Monday, September 23, 2024

The Good, The Bad, And The Ugly

 

The good:

Congressional leaders announced an agreement Sunday on a short-term spending bill that will fund federal agencies for about three months, averting a possible partial government shutdown when the new budget year begins Oct. 1 and pushing final decisions until after the November election.

Temporary spending bills generally fund agencies at current levels, but an additional $231 million was included to bolster the Secret Service after the two assassination attempts against Republican presidential nominee Donald Trump, and additional money was added to aid with the presidential transition, among other things.

Lawmakers have struggled to get to this point as the current budget year winds to a close at month’s end. At the urging of the most conservative members of his conference, House Speaker Mike Johnson, R-La., had linked temporary funding with a mandate that would have compelled states to require proof of citizenship when people register to vote.

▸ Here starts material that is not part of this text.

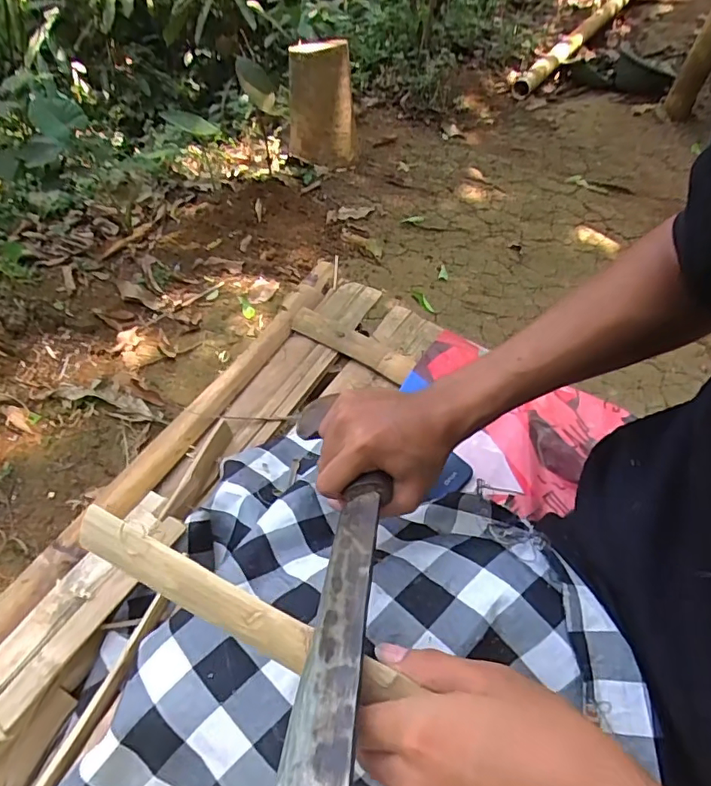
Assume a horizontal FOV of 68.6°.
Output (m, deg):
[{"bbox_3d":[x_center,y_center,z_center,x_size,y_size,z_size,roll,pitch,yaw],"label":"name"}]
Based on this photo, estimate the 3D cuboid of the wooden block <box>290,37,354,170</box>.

But Johnson abandoned that approach to reach an agreement, even as Trump insisted there should not be a stop-gap measure without the voting requirement.

Bipartisan negotiations began in earnest shortly after that, with leadership agreeing to extend funding into mid-December. That gives the current Congress the ability to fashion a full-year spending bill after the Nov. 5 election, rather than push that responsibility to the next Congress and president...

Getting this out of the way before the election is good;  not letting Republicans attach a showboating proof of citizenship test to the CR is better;  Trump losing his bid to sabotage government funding is best.

The bad:

Former President Donald Trump suggested he could efficiently conduct mass deportations if reelected because immigrants have "serial numbers." 

In a Sunday interview on Full Measure, host Sharyl Attkisson challenged Trump on his promise of mass deportations.

"Don't you think the first time there is an image on television of a family tearfully being told to board a bus that that whole program would end?" Attkisson asked.

"That's right," Trump said. "You take a young woman with two beautiful children, and you put her on a bus, and it ends up on the front page of every newspaper. It makes it a lot harder."

"So yes to mass deportation, even of women and children," he continued. "You put one wrong person onto a bus or onto an airplane, and your radical left lunatics will try and make it sound like the worst thing that's ever happened."

Trump said that he would work with local authorities to round up immigrants by "serial numbers." 

"But we're getting the criminals out, and we're going to do that fast, and we know who they are, and the local police know their names, and they know their serial numbers," he insisted. "They know everything about them."

"We're not a dumping ground," he added. "We're going to get all of those people out, and we're going to get them out fast."  (our emphasis)

This is white nationalist fascism, pure and simple.  This is the kind of divisive hate and prejudice that our country fought against in WWII, and it's right here, right now in America.  By now, people know who he is, so anyone who votes for this dangerous fascist buffoon at this stage is a dangerous fascist buffoon, too.

The ugly

Several top operatives on Republican Mark Robinson’s campaign for North Carolina governor have stepped down, just days after a CNN report uncovered inflammatory comments the candidate made on a porn website.

Robinson’s campaign announced Sunday evening that general consultant and senior adviser Conrad Pogorzelski III, campaign manager Chris Rodriguez, finance director Heather Whillier and deputy campaign manager Jason Rizk have stepped down from the campaign. Pogorzelski confirmed the news when reached by CNN.

“The reports are true that I, along with others from the campaign have left of our own accord,” he told CNN in a statement.

Pogorzelski also named additional officials who left the campaign: deputy finance director Caroline Winchester, political director John Kontoulas, political director Jackson Lohrer and director of operations Patrick Riley.

The departures come in the aftermath of a CNN report uncovering inflammatory comments the lieutenant governor and Republican nominee for governor made on a pornography website message board over a decade ago. The lewd comments included Robinson describing himself as a “black Nazi” and how he used to go “peeping” on women at a public gym when he was 14 years old.

Robinson has a long history of making inflammatory statements but the newly unearthed message board posts go a step beyond.

Robinson listed his full name on his profile for Nude Africa, a pornographic website that includes a message board, as well as an email address he used on numerous websites across the internet for decades...

Ugly man.  Ugly ideas.  Ugly campaign.  Allow us a prediction:  not only is "black Nazi" Robinson toast, but his presence on the ballot will help Harris-Walz carry North Carolina in November.